Today, al pastor is democratic street food — it feeds workers heading home at midnight, families on Sunday, students between classes, and everyone in between. It is, I think, one of the most perfect examples of what happens when two food cultures meet, respect each other’s technique, and build something entirely new together.
Frequently Asked Questions
Can I make tacos al pastor without a vertical spit (trompo)? Absolutely — and that’s exactly what this recipe is designed for. A cast-iron skillet or heavy grill pan on very high heat creates the same caramelized crust that the trompo produces. The key is cooking in thin, flat slices (not a thick roast) and not crowding the pan, so the meat sears rather than steams.
What cut of pork is best for al pastor? Can I use pork loin? Pork shoulder (also called pork butt) is traditional and ideal — it has enough fat marbling to stay juicy at high heat and develop that caramelized crust. Pork loin is leaner and will cook faster but can dry out; if using loin, reduce cooking time to 2 minutes per side and do not marinate longer than 4 hours (the acid can make it mushy). Shoulder is strongly preferred.
Where can I buy achiote paste in the United States? Most Latin grocery stores carry it (look for the El Yucateco or La Anita brand). World Market, Central Market (here in Texas!), and many Walmart Supercenter locations also carry it in the international aisle. Amazon and MexGrocer ship it nationwide. The most common packaging is a small brick wrapped in foil.
How long should I marinate the pork — is overnight really necessary? The minimum is 4 hours, but overnight (8–12 hours) is noticeably better. The dried chile flavor needs time to penetrate the meat all the way through.
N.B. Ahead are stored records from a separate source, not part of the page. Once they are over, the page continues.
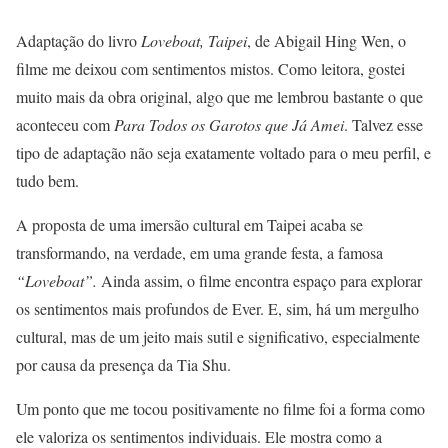
Adaptação do livro
Loveboat, Taipei
, de Abigail Hing Wen, o
filme me deixou com sentimentos mistos. Como leitora, gostei
muito mais da obra original, algo que me lembrou bastante o que
aconteceu com
Para Todos os Garotos que Já Amei
. Talvez esse
tipo de adaptação não seja exatamente voltado para o meu perfil, e
tudo bem.
A proposta de uma imersão cultural em Taipei acaba se
transformando, na verdade, em uma grande festa, a famosa
“Loveboat”.
Ainda assim, o filme encontra espaço para explorar
os sentimentos mais profundos de Ever. E, sim, há um mergulho
cultural, mas de um jeito mais sutil e significativo, especialmente
por causa da presença da Tia Shu.
Um ponto que me tocou positivamente no filme foi a forma como
ele valoriza os sentimentos individuais. Ele mostra como a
If you only have an hour, the surface will be well-seasoned but the interior will taste mostly like plain pork — still good, but not al pastor.
Can I make the marinade ahead and freeze it? Yes. The blended, strained marinade freezes beautifully for up to 3 months in a sealed container. You can also freeze already-marinated raw pork (in the marinade) for up to 2 months — thaw overnight in the refrigerator before cooking.
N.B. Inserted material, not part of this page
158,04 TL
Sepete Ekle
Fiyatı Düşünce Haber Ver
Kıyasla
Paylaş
What’s the difference between tacos al pastor and tacos de adobada? Great question. Tacos de adobada (popular in northern Mexico and the American Southwest) are made with pork marinated in a red chile sauce, but the marinade typically includes different spices and less (or no) achiote. Adobada is often cooked on a flat griddle rather than a trompo, and the flavor is slightly simpler and more straightforward. Al pastor’s marinade is more complex — the achiote and citrus give it a distinct earthiness and depth that adobada doesn’t have.
How do I store and reheat leftover al pastor? Leftover cooked al pastor keeps refrigerated for up to 4 days in a sealed container. To reheat, drop it in a very hot dry skillet for 2–3 minutes — this re-crisps the edges better than a microwave. It’s also excellent cold straight from the fridge on a tostada.